→ **Task to complete**
Only the lines from the one that includes "Iteration Start Datetime" through the last line below belong in the reply, copied exactly and without pictures.

→ **Given records**
--------
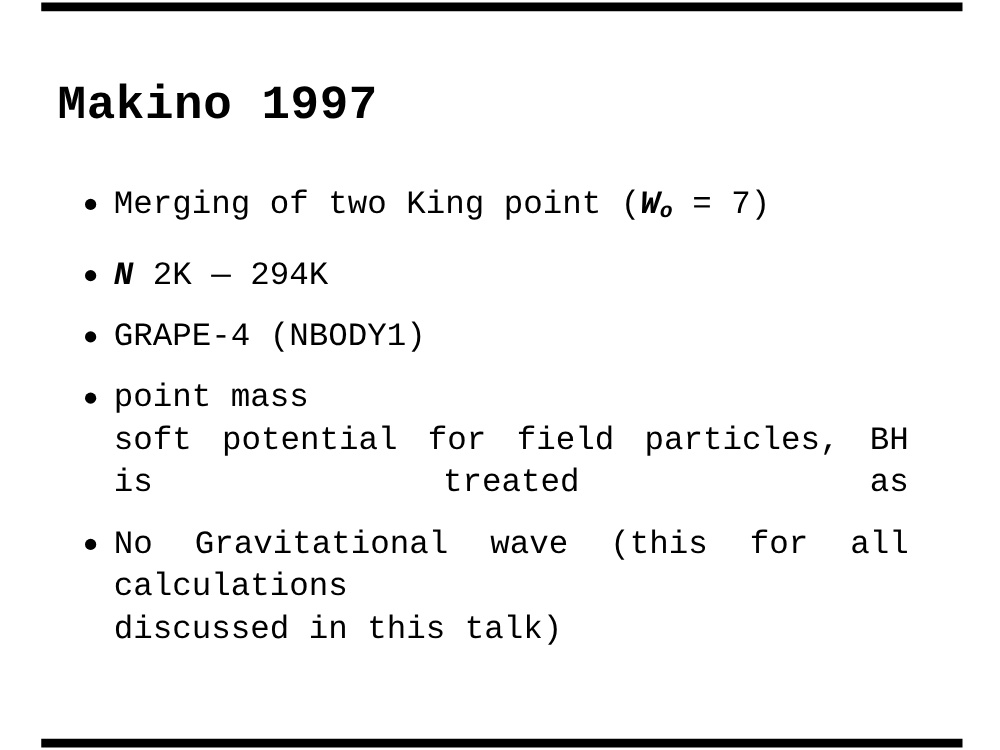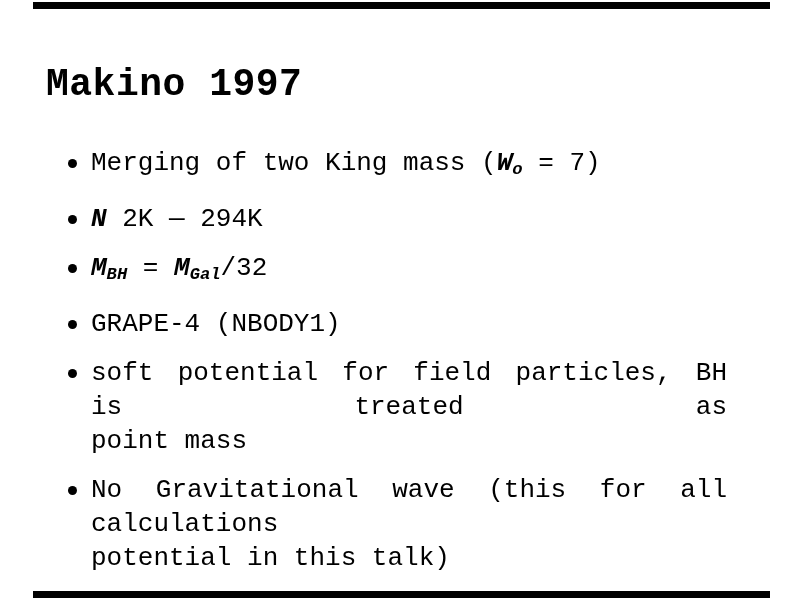"Merging of two King mass" span { text: mass -> point }
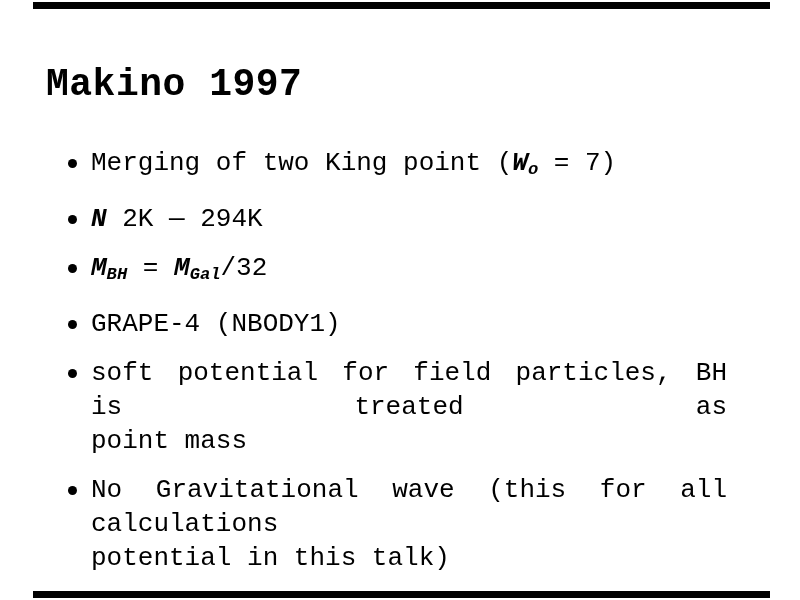"MBH = MGal/32" li.bullet { html: <li> <span></span> <div> <div><span>M</span><span>BH</span><span> = </span><span>M</span><span>Gal</span><span>/32</span></div> </div> </li> -> none }
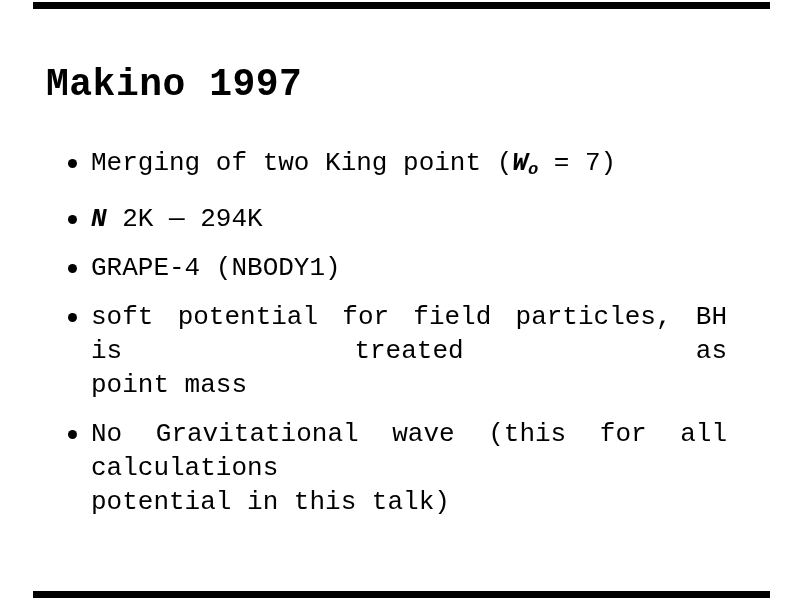"soft potential for field particles," div.line { order: before "point mass" -> after "point mass" }
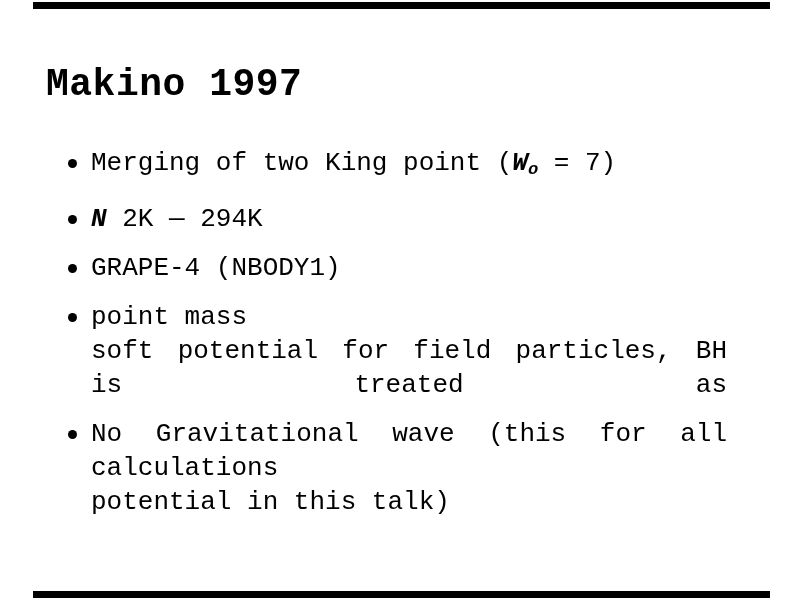"potential in this talk)" span { text: potential -> discussed }
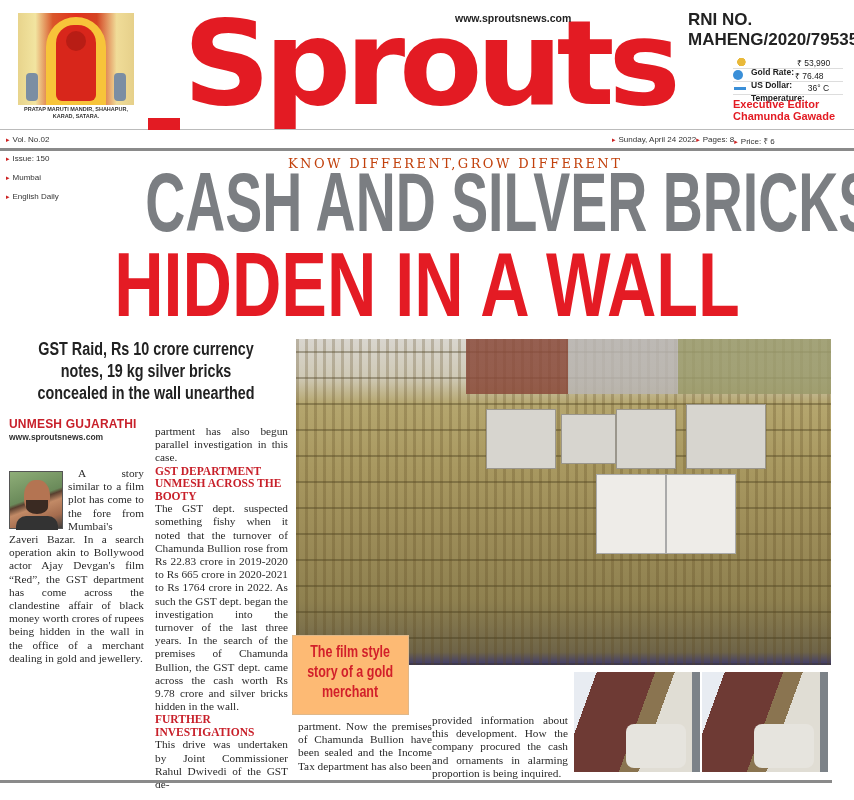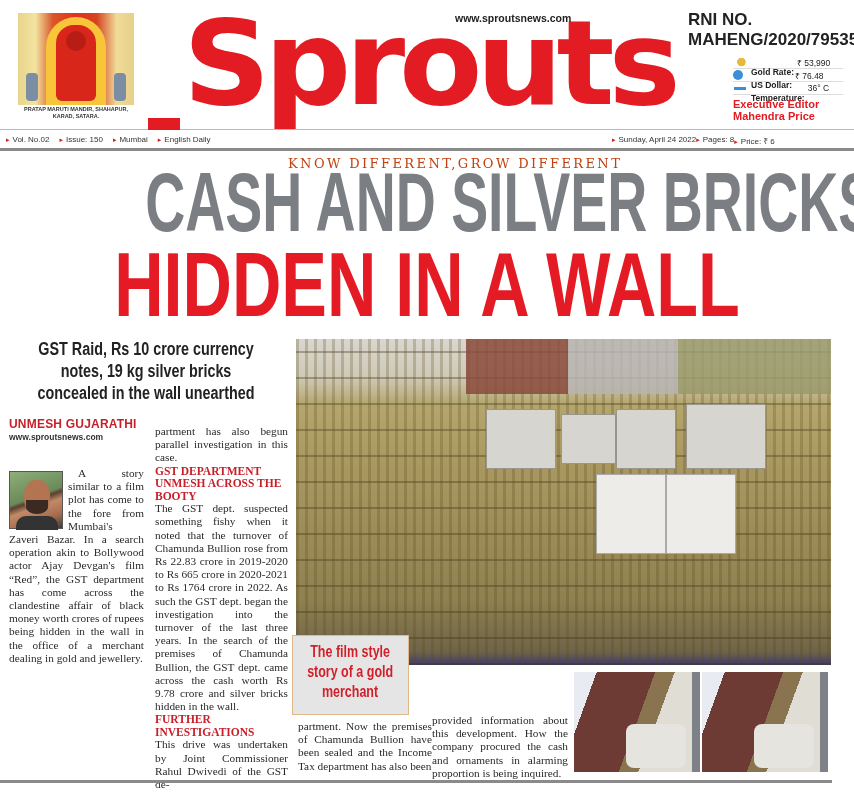"Mahendra Price" div { text: Mahendra Price -> Chamunda Gawade }
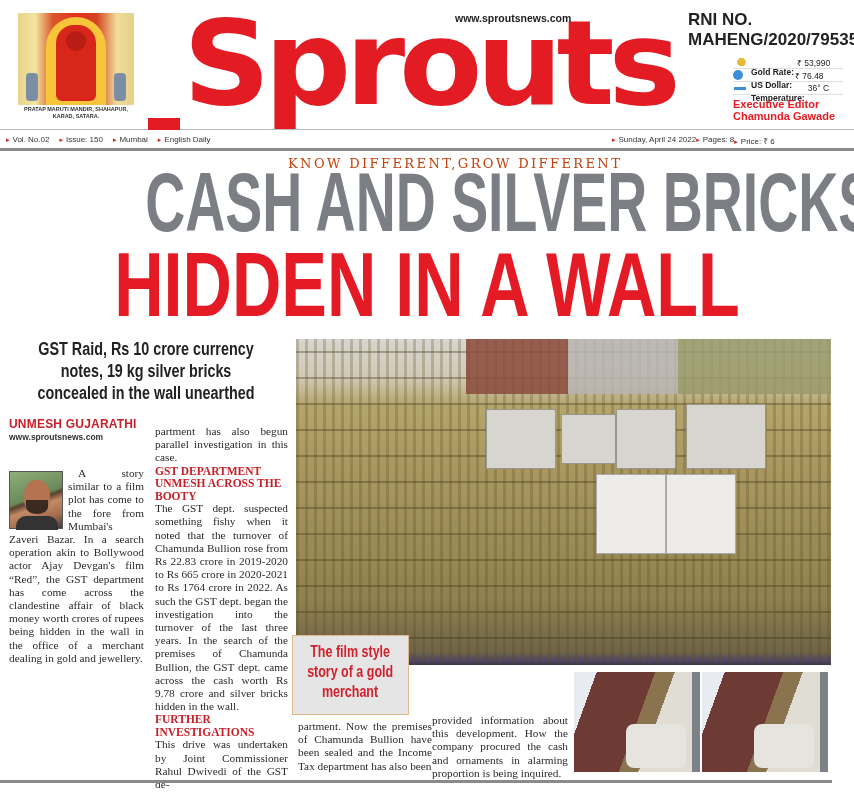"Vol. No.02" .dl-left { flex-direction: none -> column }
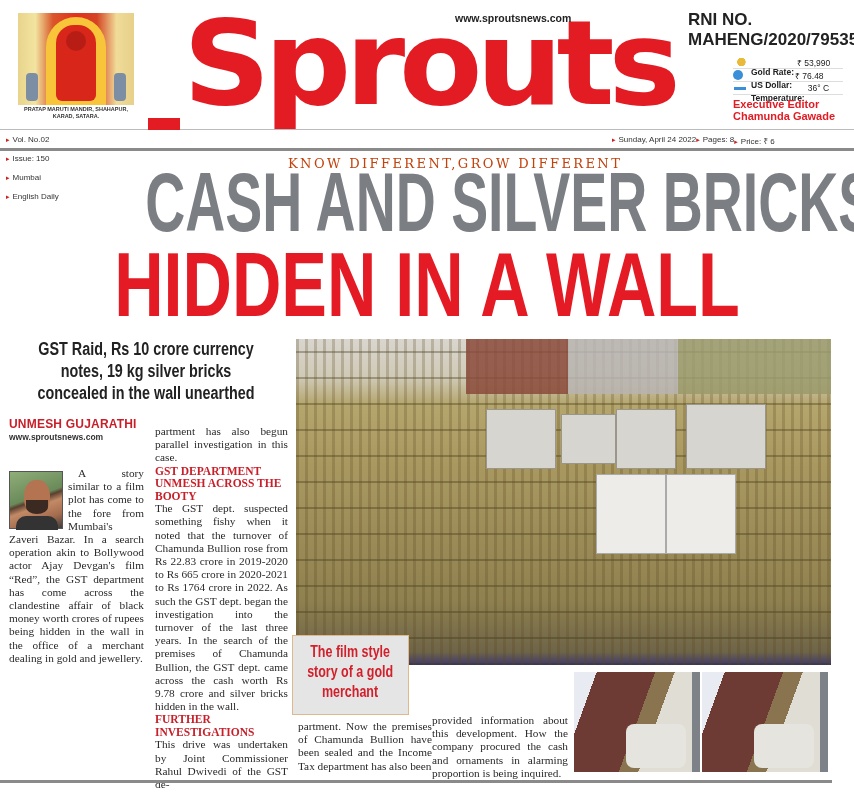"The film style" .pull { background: #e5e5e5 -> #fdba74 }
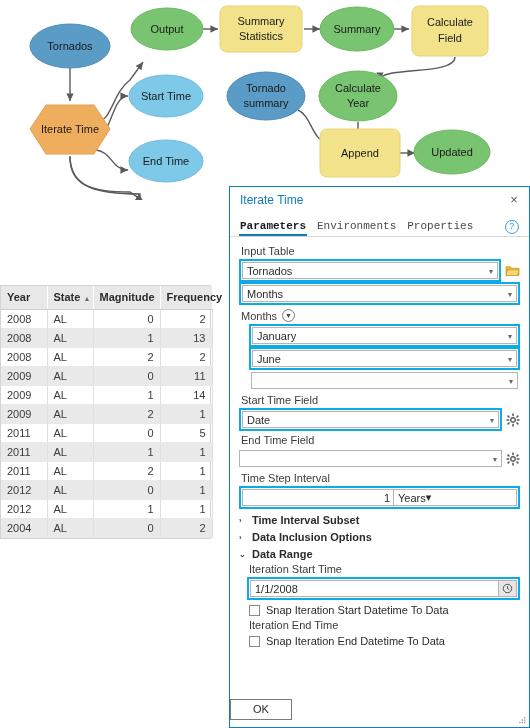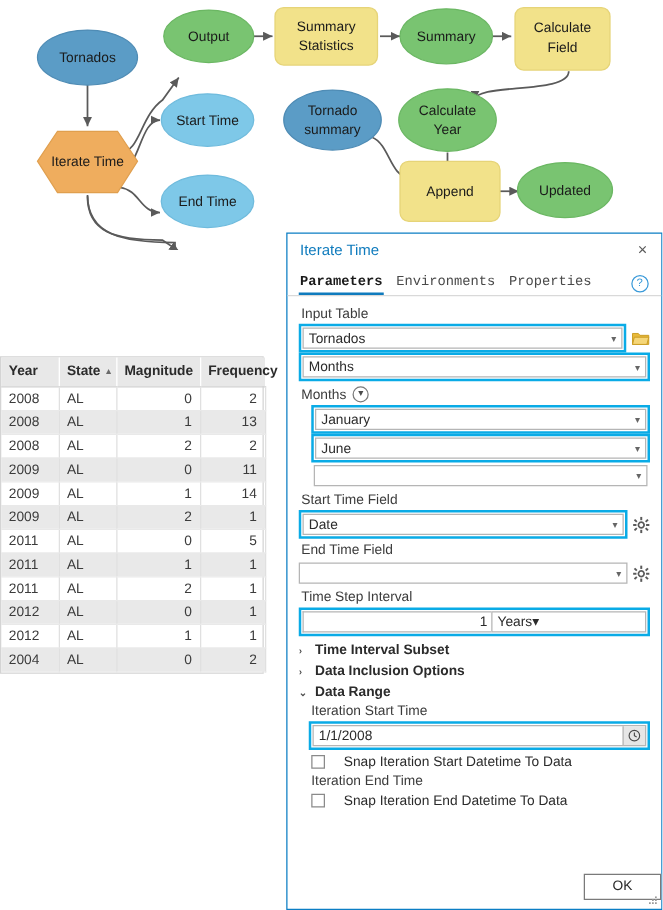"Snap Iteration Start Datetime To" .chk-row { align-items: flex-start -> center; gap: 15px -> 6px }
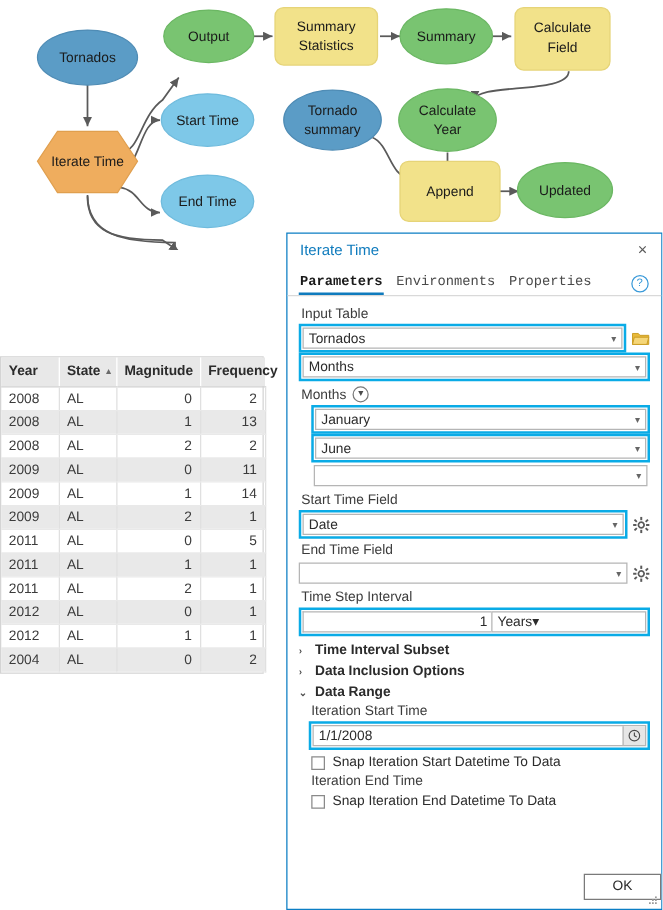"OK" .dlg-footer { justify-content: flex-end -> flex-start }
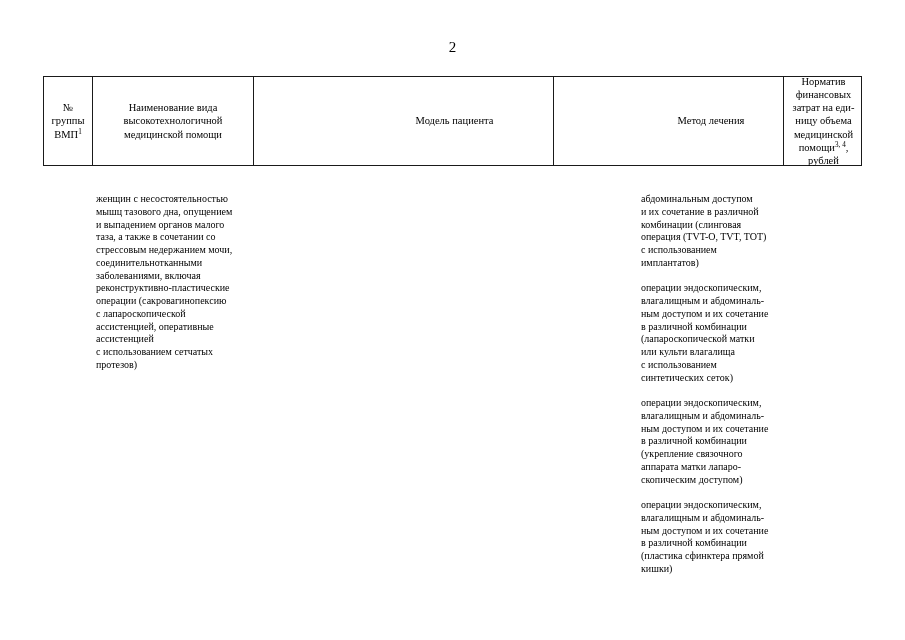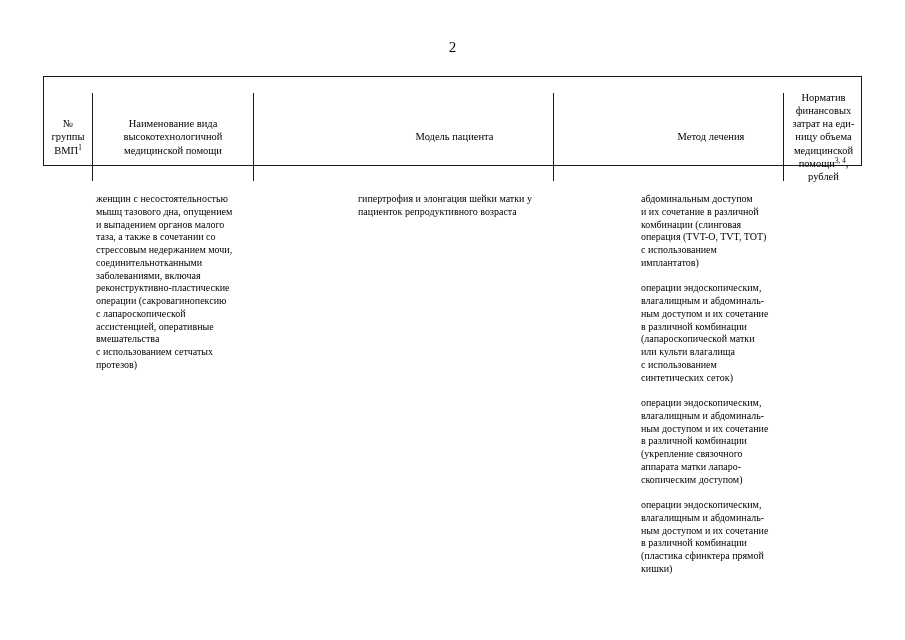"Норматив финансовых затрат на еди-" .hcell { top: 16px -> 0 }
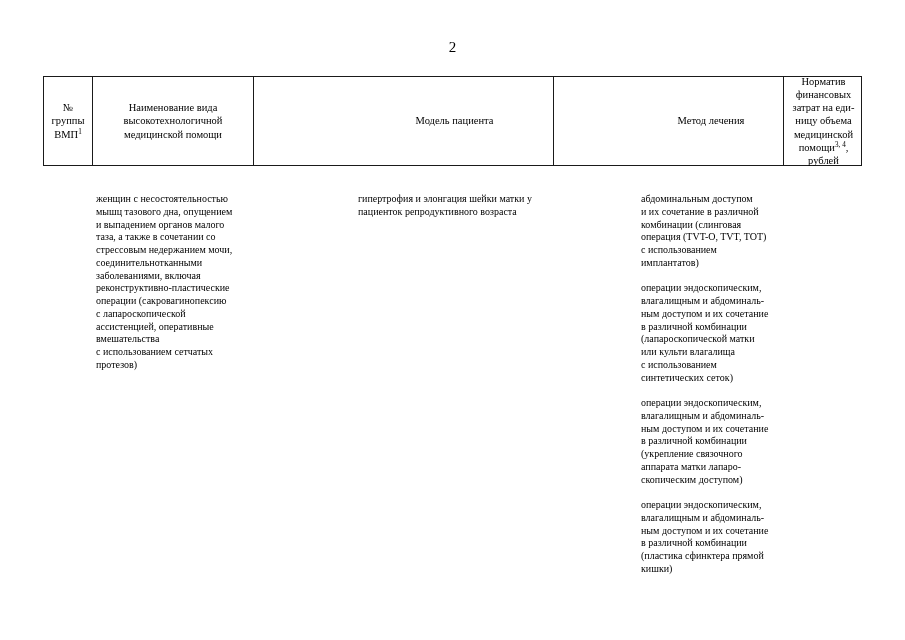"гипертрофия и элонгация шейки матки" div.bcell { html: <div> <p> <span>гипертрофия и элонгация шейки матки у</span> <span>пациенток репродуктивного возраста</span> </p> </div> -> none }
--------
→ **Exercise result**
"Snap Iteration Start Datetime To" .chk-row { align-items: flex-start -> center; gap: 15px -> 6px }
"OK" .dlg-footer { justify-content: flex-end -> flex-start }
"Норматив финансовых затрат на еди-" .hcell { top: 16px -> 0 }
"гипертрофия и элонгация шейки матки" div.bcell { html: <div> <p> <span>гипертрофия и элонгация шейки матки у</span> <span>пациенток репродуктивного возраста</span> </p> </div> -> none }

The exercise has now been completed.